I wish everyone would read this book. The Fear Factor is that incredible thing, a highly readable popular science book that deserves to become a major cultural touchstone. I’m obsessed with making Alison Marsh’s research as widespread as possible.
Marsh studies both psychopathy and altruism. Who knew there would be such strong connections between them? As a true crime fan and compulsive news junkie, I was riveted. Putting psychopaths into an MRI machine turns out to have been a really great idea, and it answers so many questions.
Q: Why are they like that?
A: Amygdala visibly smaller, different brain activity than normal people
I don’t want to give out too many spoilers, but I had ‘aha’ moments on nearly every page.

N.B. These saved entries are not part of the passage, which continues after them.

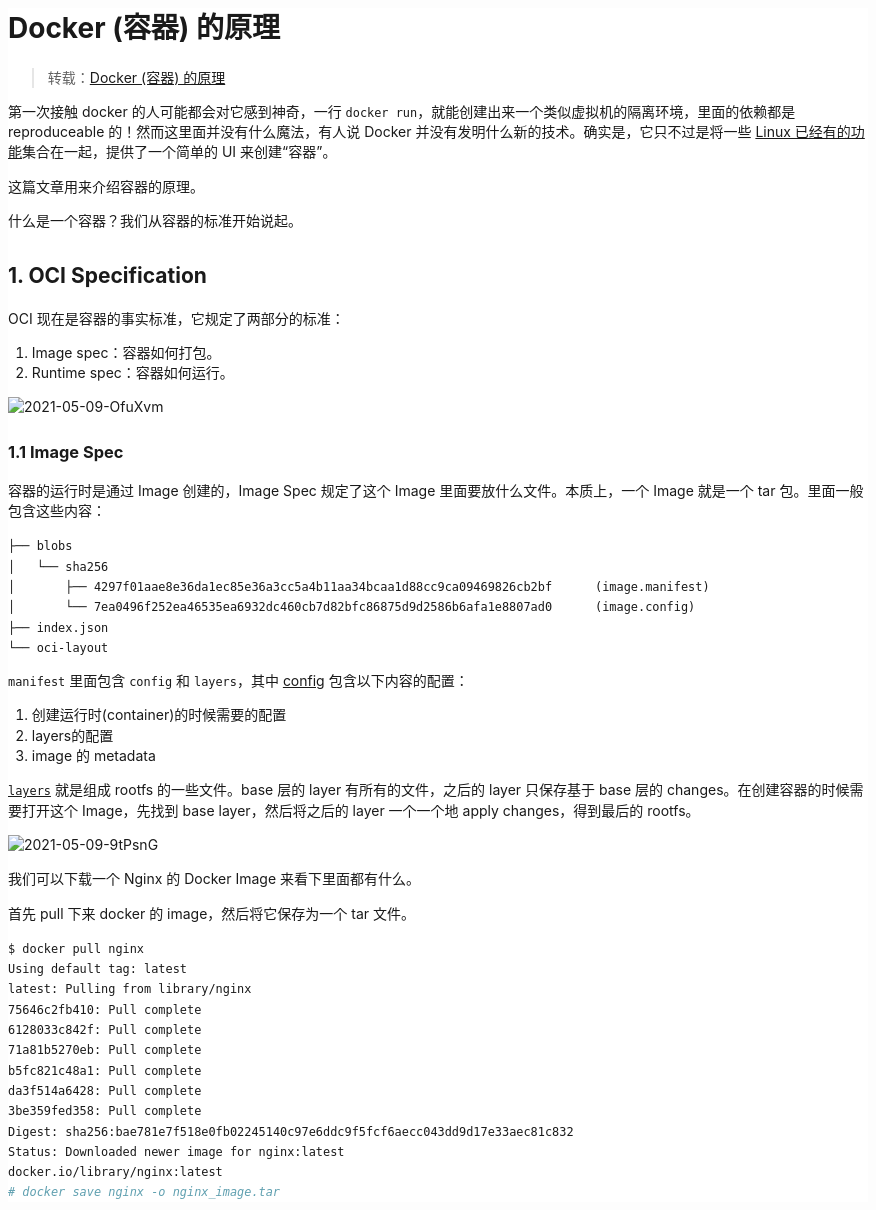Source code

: # Docker (容器) 的原理

> 转载：[Docker (容器) 的原理](https://www.kawabangga.com/posts/4224)

第一次接触 docker 的人可能都会对它感到神奇，一行 `docker run`，就能创建出来一个类似虚拟机的隔离环境，里面的依赖都是 reproduceable 的！然而这里面并没有什么魔法，有人说 Docker 并没有发明什么新的技术。确实是，它只不过是将一些 [Linux 已经有的功能](https://avatao.com/life-before-docker-and-beyond-a-brief-history-of-container-security/)集合在一起，提供了一个简单的 UI 来创建“容器”。

这篇文章用来介绍容器的原理。

什么是一个容器？我们从容器的标准开始说起。

## 1. OCI Specification

OCI 现在是容器的事实标准，它规定了两部分的标准：

1. Image spec：容器如何打包。
2. Runtime spec：容器如何运行。

![2021-05-09-OfuXvm](https://image.ldbmcs.com/2021-05-09-OfuXvm.jpg)

### 1.1 Image Spec

容器的运行时是通过 Image 创建的，Image Spec 规定了这个 Image 里面要放什么文件。本质上，一个 Image 就是一个 tar 包。里面一般包含这些内容：

```
├── blobs
│   └── sha256
│       ├── 4297f01aae8e36da1ec85e36a3cc5a4b11aa34bcaa1d88cc9ca09469826cb2bf      (image.manifest)
│       └── 7ea0496f252ea46535ea6932dc460cb7d82bfc86875d9d2586b6afa1e8807ad0      (image.config)  
├── index.json                                                                      
└── oci-layout
```

`manifest` 里面包含 `config` 和 `layers`，其中 [config](https://github.com/opencontainers/image-spec/blob/master/config.md) 包含以下内容的配置：

1. 创建运行时(container)的时候需要的配置
2. layers的配置
3. image 的 metadata

[`layers`](https://github.com/opencontainers/image-spec/blob/master/layer.md) 就是组成 rootfs 的一些文件。base 层的 layer 有所有的文件，之后的 layer 只保存基于 base 层的 changes。在创建容器的时候需要打开这个 Image，先找到 base layer，然后将之后的 layer 一个一个地 apply changes，得到最后的 rootfs。

![2021-05-09-9tPsnG](https://image.ldbmcs.com/2021-05-09-9tPsnG.jpg)

我们可以下载一个 Nginx 的 Docker Image 来看下里面都有什么。

首先 pull 下来 docker 的 image，然后将它保存为一个 tar 文件。

```bash
$ docker pull nginx
Using default tag: latest
latest: Pulling from library/nginx
75646c2fb410: Pull complete
6128033c842f: Pull complete
71a81b5270eb: Pull complete
b5fc821c48a1: Pull complete
da3f514a6428: Pull complete
3be359fed358: Pull complete
Digest: sha256:bae781e7f518e0fb02245140c97e6ddc9f5fcf6aecc043dd9d17e33aec81c832
Status: Downloaded newer image for nginx:latest
docker.io/library/nginx:latest
# docker save nginx -o nginx_image.tar
```
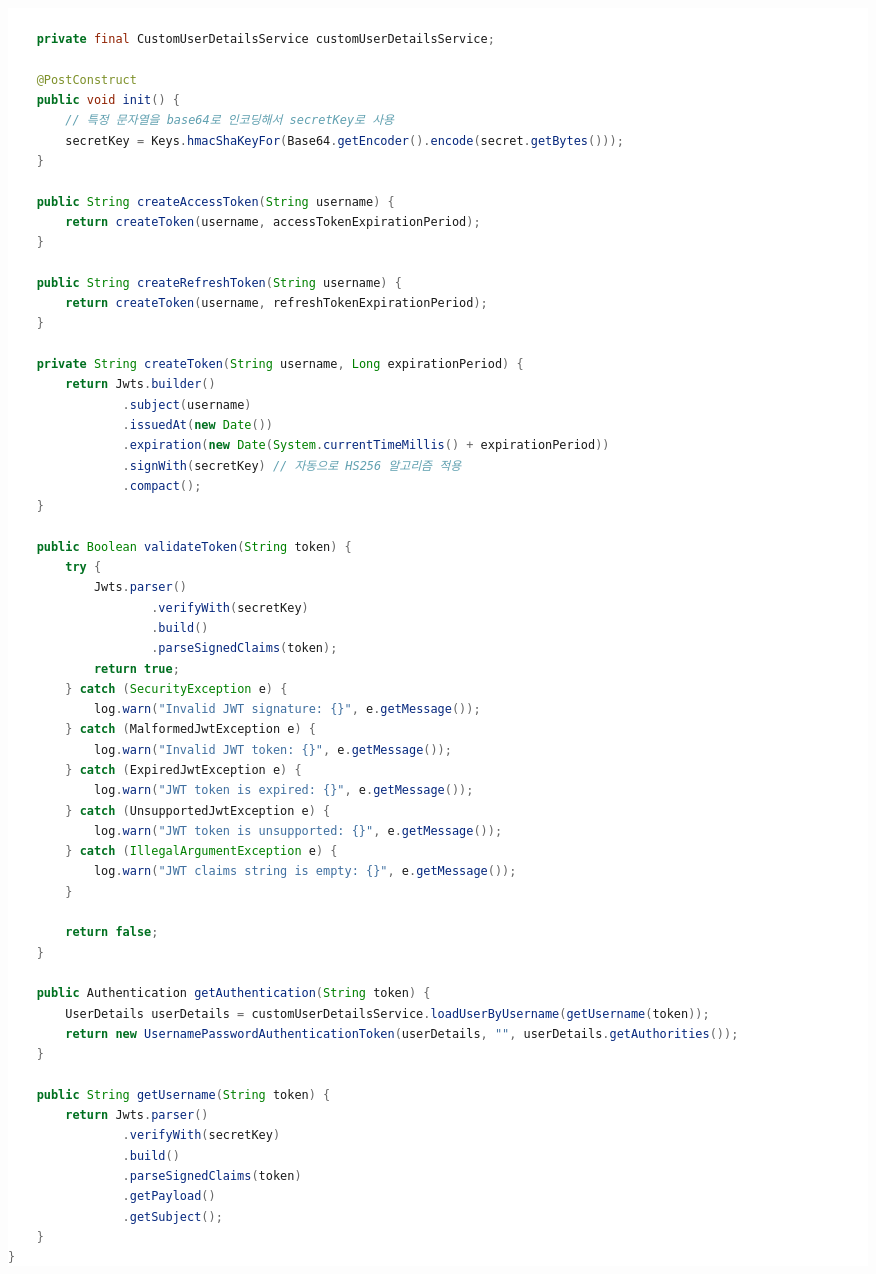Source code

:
 ```java

    private final CustomUserDetailsService customUserDetailsService;

    @PostConstruct
    public void init() {
        // 특정 문자열을 base64로 인코딩해서 secretKey로 사용
        secretKey = Keys.hmacShaKeyFor(Base64.getEncoder().encode(secret.getBytes()));
    }

    public String createAccessToken(String username) {
        return createToken(username, accessTokenExpirationPeriod);
    }

    public String createRefreshToken(String username) {
        return createToken(username, refreshTokenExpirationPeriod);
    }

    private String createToken(String username, Long expirationPeriod) {
        return Jwts.builder()
                .subject(username)
                .issuedAt(new Date())
                .expiration(new Date(System.currentTimeMillis() + expirationPeriod))
                .signWith(secretKey) // 자동으로 HS256 알고리즘 적용
                .compact();
    }

    public Boolean validateToken(String token) {
        try {
            Jwts.parser()
                    .verifyWith(secretKey)
                    .build()
                    .parseSignedClaims(token);
            return true;
        } catch (SecurityException e) {
            log.warn("Invalid JWT signature: {}", e.getMessage());
        } catch (MalformedJwtException e) {
            log.warn("Invalid JWT token: {}", e.getMessage());
        } catch (ExpiredJwtException e) {
            log.warn("JWT token is expired: {}", e.getMessage());
        } catch (UnsupportedJwtException e) {
            log.warn("JWT token is unsupported: {}", e.getMessage());
        } catch (IllegalArgumentException e) {
            log.warn("JWT claims string is empty: {}", e.getMessage());
        }

        return false;
    }

    public Authentication getAuthentication(String token) {
        UserDetails userDetails = customUserDetailsService.loadUserByUsername(getUsername(token));
        return new UsernamePasswordAuthenticationToken(userDetails, "", userDetails.getAuthorities());
    }

    public String getUsername(String token) {
        return Jwts.parser()
                .verifyWith(secretKey)
                .build()
                .parseSignedClaims(token)
                .getPayload()
                .getSubject();
    }
}
```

As many questions as The Fear Factor answers about psychopathy, it has equally as much to say about altruism, which is a hobbyhorse of mine. Why has altruism persisted in both humans and animals if “survival of the fittest” requires individuals to be selfish? Why do creatures help each other across species?
A pervasive belief about altruism is that it’s actually selfish. Either the person is doing it biologically, to benefit kin; doing it cynically, to get attention; or the fact that altruism makes them feel good somehow invalidates the act. Marsh says that psychopaths don’t help other people - in fact, the opposite, because they find it entertaining to harm people - and if altruism were innately pleasurable, then psychopaths would do it, too. “The fact that, for most people, alleviating others’ suffering and bringing them joy can be a source of personal pleasure is, in my view, what distinguishes most of us from psychopaths—it is evidence that we have the capacity for genuine altruism.”
The title “The Fear Factor” has to do with a key difference between altruists and psychopaths. This is that psychopaths can’t recognize fear in themselves or other people, while altruists are more sensitive to fearful expressions. Part of what intrigues me so much about this is that altruists are instead less sensitive to anger! I’ve read elsewhere that most people misconstrue sadness as anger, seeing angry expressions and behavior where there really are none. This would definitely be a fascinating topic for further research of Marsh’s style.
The Fear Factor is a truly fascinating book. I enjoyed it so, so much and I really want it to be as widely known as it deserves to be. Please go out and get yourself a copy before you find me running after you down the street, waving one over my head.